Basic usage: Switch to feature branch (git checkout feature), then git rebase main. Git replays feature commits atop latest main. If conflicts arise, resolve them, add files (git add), and continue (git rebase --continue).

Interactive rebase (-i) opens editor for each commit, allowing squash, edit, drop, reorder, or reword. Ideal for cleaning history before pushing.

Use cases: Update feature branch with upstream changes; integrate topic branches linearly. Avoid on shared/public branches to prevent rewriting others' history.

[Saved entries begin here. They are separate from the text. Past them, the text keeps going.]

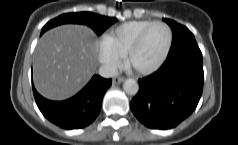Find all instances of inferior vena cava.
<instances>
[{"mask_svg": "<svg viewBox=\"0 0 238 145\" xmlns=\"http://www.w3.org/2000/svg\"><path fill=\"white\" fill-rule=\"evenodd\" d=\"M99 75L104 78H112L118 75V71L112 66L103 65L99 68Z\"/></svg>", "mask_w": 238, "mask_h": 145, "instance_id": "1", "label": "inferior vena cava"}]
</instances>
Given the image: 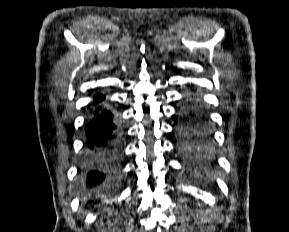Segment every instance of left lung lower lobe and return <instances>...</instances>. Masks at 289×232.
<instances>
[{"instance_id": "1", "label": "left lung lower lobe", "mask_w": 289, "mask_h": 232, "mask_svg": "<svg viewBox=\"0 0 289 232\" xmlns=\"http://www.w3.org/2000/svg\"><path fill=\"white\" fill-rule=\"evenodd\" d=\"M186 114L193 122L199 124L204 132L209 133L212 137L209 119L198 100L193 99L189 103V105L184 109L183 117H185Z\"/></svg>"}]
</instances>
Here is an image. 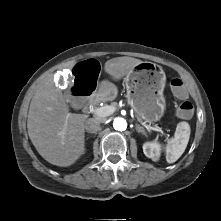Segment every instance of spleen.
<instances>
[{
	"mask_svg": "<svg viewBox=\"0 0 221 221\" xmlns=\"http://www.w3.org/2000/svg\"><path fill=\"white\" fill-rule=\"evenodd\" d=\"M190 137V126L187 122L177 124L174 138L166 146V160L168 163L176 162L184 153Z\"/></svg>",
	"mask_w": 221,
	"mask_h": 221,
	"instance_id": "3e777b00",
	"label": "spleen"
}]
</instances>
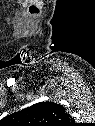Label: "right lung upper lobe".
<instances>
[{
    "instance_id": "1",
    "label": "right lung upper lobe",
    "mask_w": 95,
    "mask_h": 126,
    "mask_svg": "<svg viewBox=\"0 0 95 126\" xmlns=\"http://www.w3.org/2000/svg\"><path fill=\"white\" fill-rule=\"evenodd\" d=\"M6 119L14 126H71L73 120L65 108L55 102H39Z\"/></svg>"
}]
</instances>
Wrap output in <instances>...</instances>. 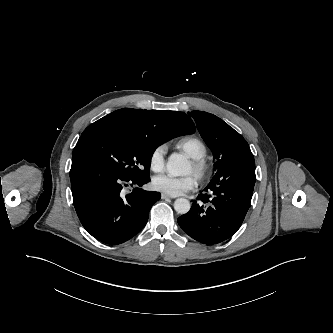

Advanced: --onto rebases subset of commits. Supports strategies like recursive or ort. Post-rebase, force-push with git push --force-with-lease if safe.

Word count approx. 220.

CAVEATS

Never rebase public/shared branches: rewrites history, breaks collaborators' clones.
Backup branch before rebasing.
Conflicts require manual resolution; use --abort to escape.
Force-push needed post-rebase (--force-with-lease safer than --force).
Not for binary files or large histories (slow, risky).

COMMON WORKFLOW

git checkout feature
git rebase main
Resolve conflicts, git add, git rebase --continue
git checkout main; git merge feature (fast-forward)

INTERACTIVE EXAMPLE

git rebase -i HEAD~3
Editor shows commits: change 'pick' to 'squash', 'edit', 'drop'; save & exit.
Use for cleaning commits before sharing.

HISTORY

Introduced in Git 1.0.1 (2005) by Junio C Hamano as shell script git-rebase.sh. Interactive mode added in Git 1.5.0 (2007). Rewritten in C (git-rebase--am) for speed. --rebase-merges and ort strategy in recent versions (2.25+, 2.34+). Evolved for safer history rewriting.